I am currently developing a Go REST API. I need an environment variable in my shell for the database connection string. I also need to install a Golang package for SQL migrations.
However, I do not want to pollute my machine. I hate to install the package globally just for this one use case.
Do I want to set my env variable globally? No!
But if I only set it temporarily, I need to repeat that every time.
What a hassle!
Is there a way to isolate my local dev environment?
There is!
We built Devbox to make isolated shell environments easy to learn, use, and configure.
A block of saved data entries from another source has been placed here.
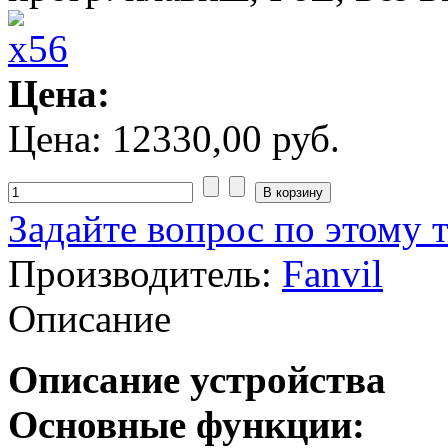
Цена:
Цена:
12330,00 руб.
Задайте вопрос по этому 
Производитель:
Fanvil
Описание
Описание устройства
Основные функции:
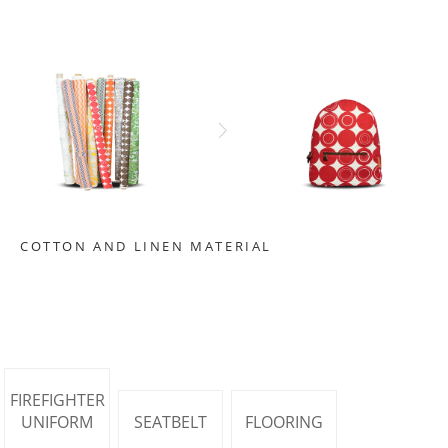
COTTON AND LINEN MATERIAL
FIREFIGHTER
UNIFORM
SEATBELT
FLOORING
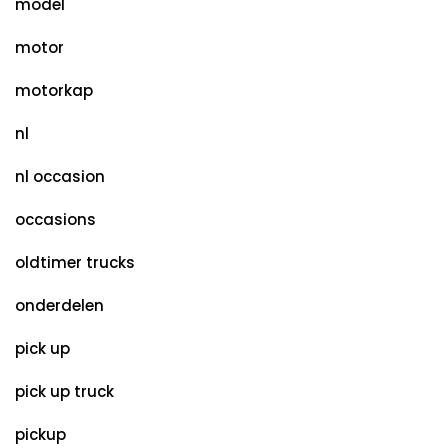
model
motor
motorkap
nl
nl occasion
occasions
oldtimer trucks
onderdelen
pick up
pick up truck
pickup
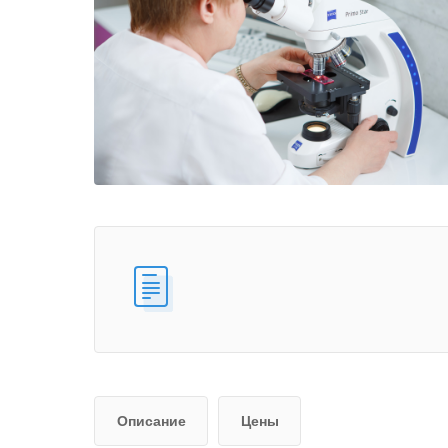
Описание
Цены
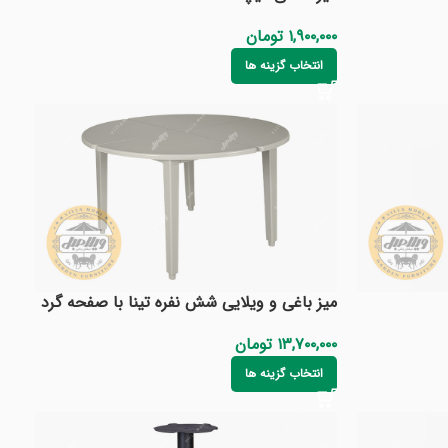
۱,۹۰۰,۰۰۰
تومان
انتخاب گزینه ها
میز باغی و ویلایی شش نفره تینا با صفحه گرد
۱۳,۷۰۰,۰۰۰
تومان
انتخاب گزینه ها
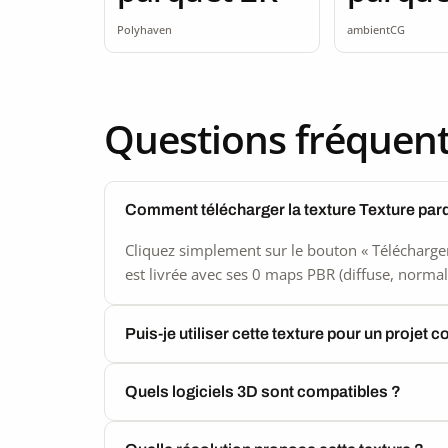
seamle
Polyhaven
ambientCG
Questions fréquen
Comment télécharger la texture Texture par
Cliquez simplement sur le bouton « Télécharger
est livrée avec ses 0 maps PBR (diffuse, normal,
Puis-je utiliser cette texture pour un projet 
Quels logiciels 3D sont compatibles ?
The combination of easy shell environments with Devbox, combined with convenient environment switching with Direnv makes it simple to manage multiple projects without having their setups interfere or leak into one another.
After installing both packages for MacOS, it was easy to create my environment.
- Run
devbox init
in my shell (fish shell works!) - Add dependencies:
devbox add go@latest golangci-lint@latest go-migrate@latest
- Create an
.env
file with my environment variiables. - Run
devbox generate direnv
The last command creates a pre-filled .envrc
file.
# Automatically sets up your devbox environment whenever you cd into this
# directory via our direnv integration:
eval "$(devbox generate direnv --print-envrc)"
# check out https://www.jetpack.io/devbox/docs/ide_configuration/direnv/
# for more details
Add the following to the command: --env-file .env
# Automatically sets up your devbox environment whenever you cd into this
# directory via our direnv integration:
+ eval "$(devbox generate direnv --print-envrc --env-file .env)"
# check out https://www.jetpack.io/devbox/docs/ide_configuration/direnv/
# for more details
Now direnv
will also read from the environment file.
I can also use the .env
file in my Go program via GoDotEnv.
Now I can use my database connection string both in my shell as well as in my Go project.